What you are asked to do
An exact reproduction of the data below is expected, free of images.

Dataset section
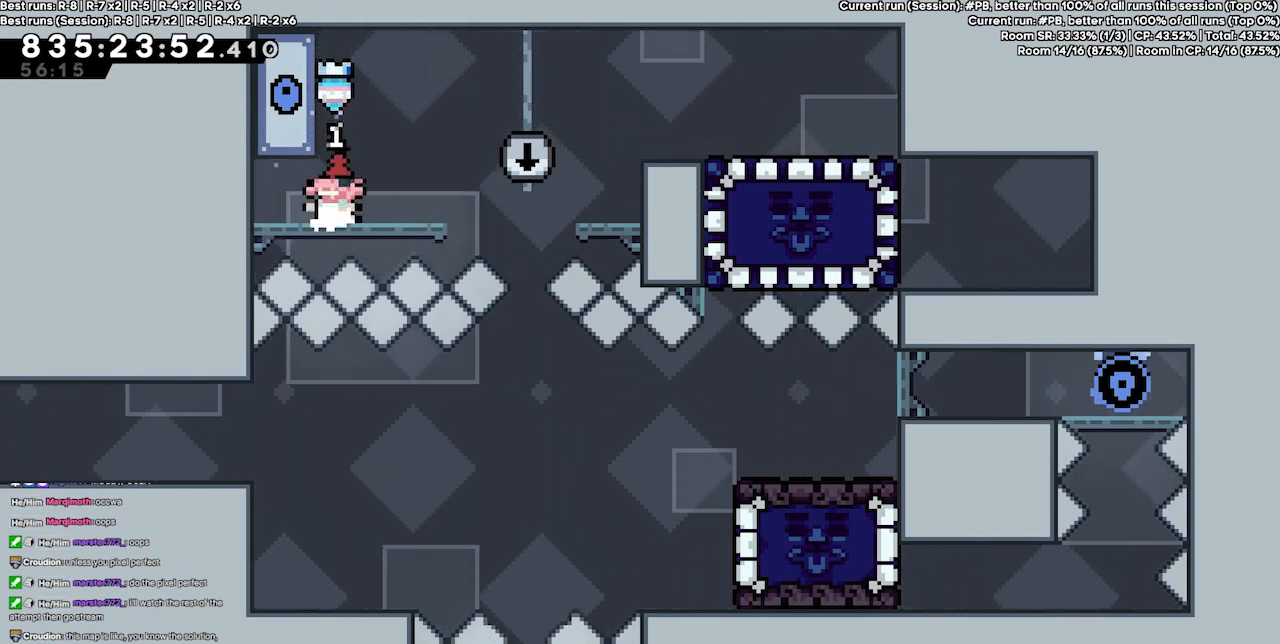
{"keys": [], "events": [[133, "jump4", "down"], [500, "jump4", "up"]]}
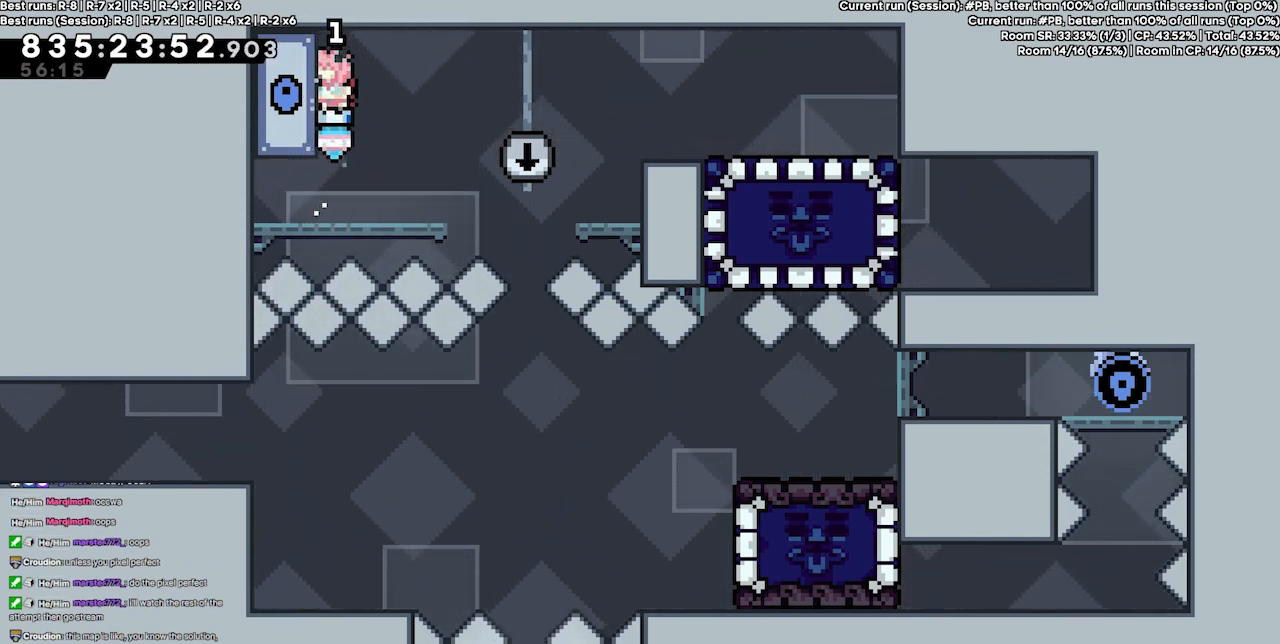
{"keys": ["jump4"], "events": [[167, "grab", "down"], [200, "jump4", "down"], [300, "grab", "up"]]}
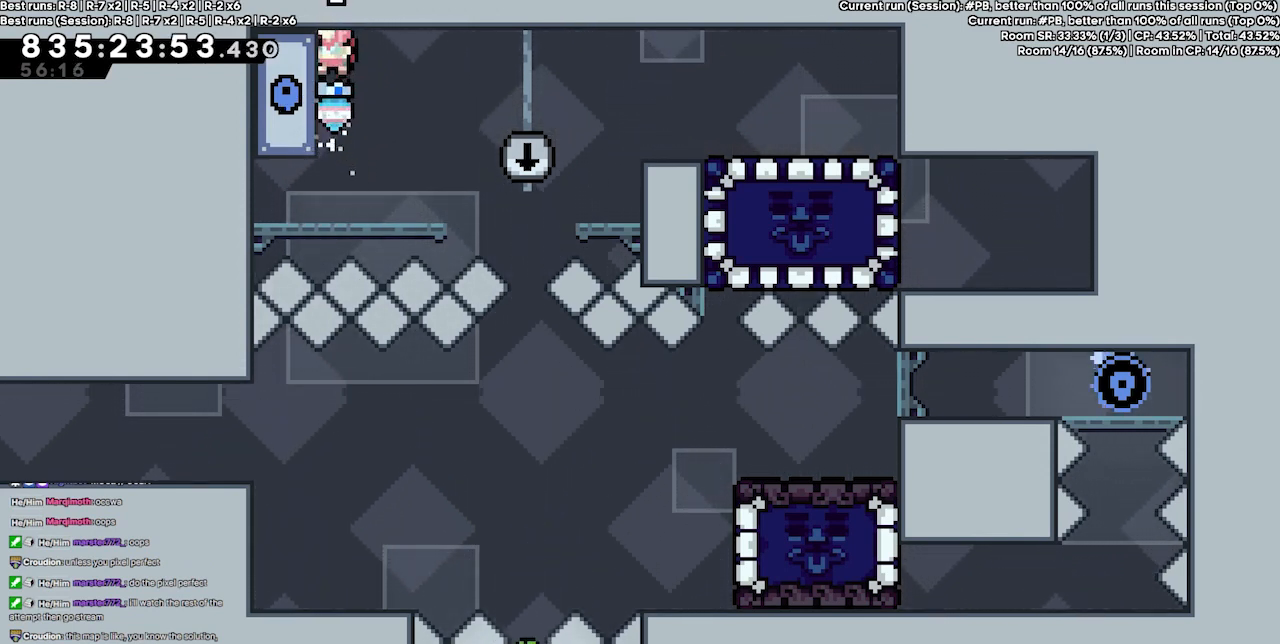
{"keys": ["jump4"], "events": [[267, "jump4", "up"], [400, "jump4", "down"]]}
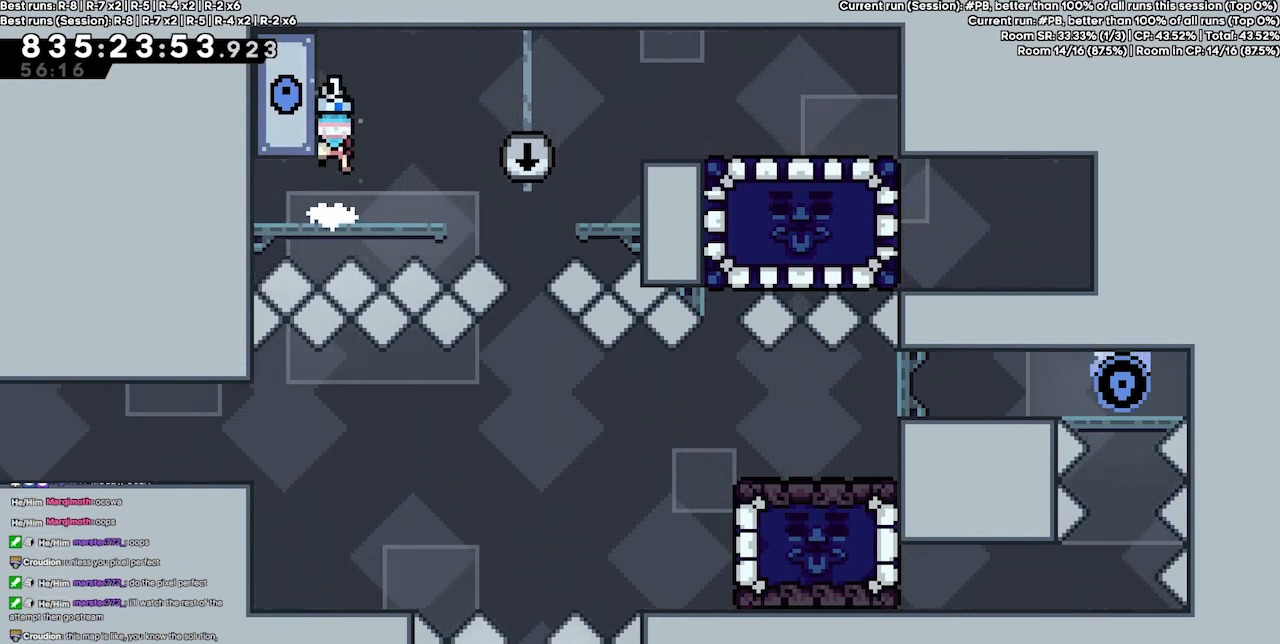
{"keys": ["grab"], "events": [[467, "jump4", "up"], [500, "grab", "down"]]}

Response to the exercise
{"keys": [], "events": [[133, "jump4", "down"], [500, "jump4", "up"]]}
{"keys": ["jump4"], "events": [[167, "grab", "down"], [200, "jump4", "down"], [300, "grab", "up"]]}
{"keys": ["jump4"], "events": [[267, "jump4", "up"], [400, "jump4", "down"]]}
{"keys": ["grab"], "events": [[467, "jump4", "up"], [500, "grab", "down"]]}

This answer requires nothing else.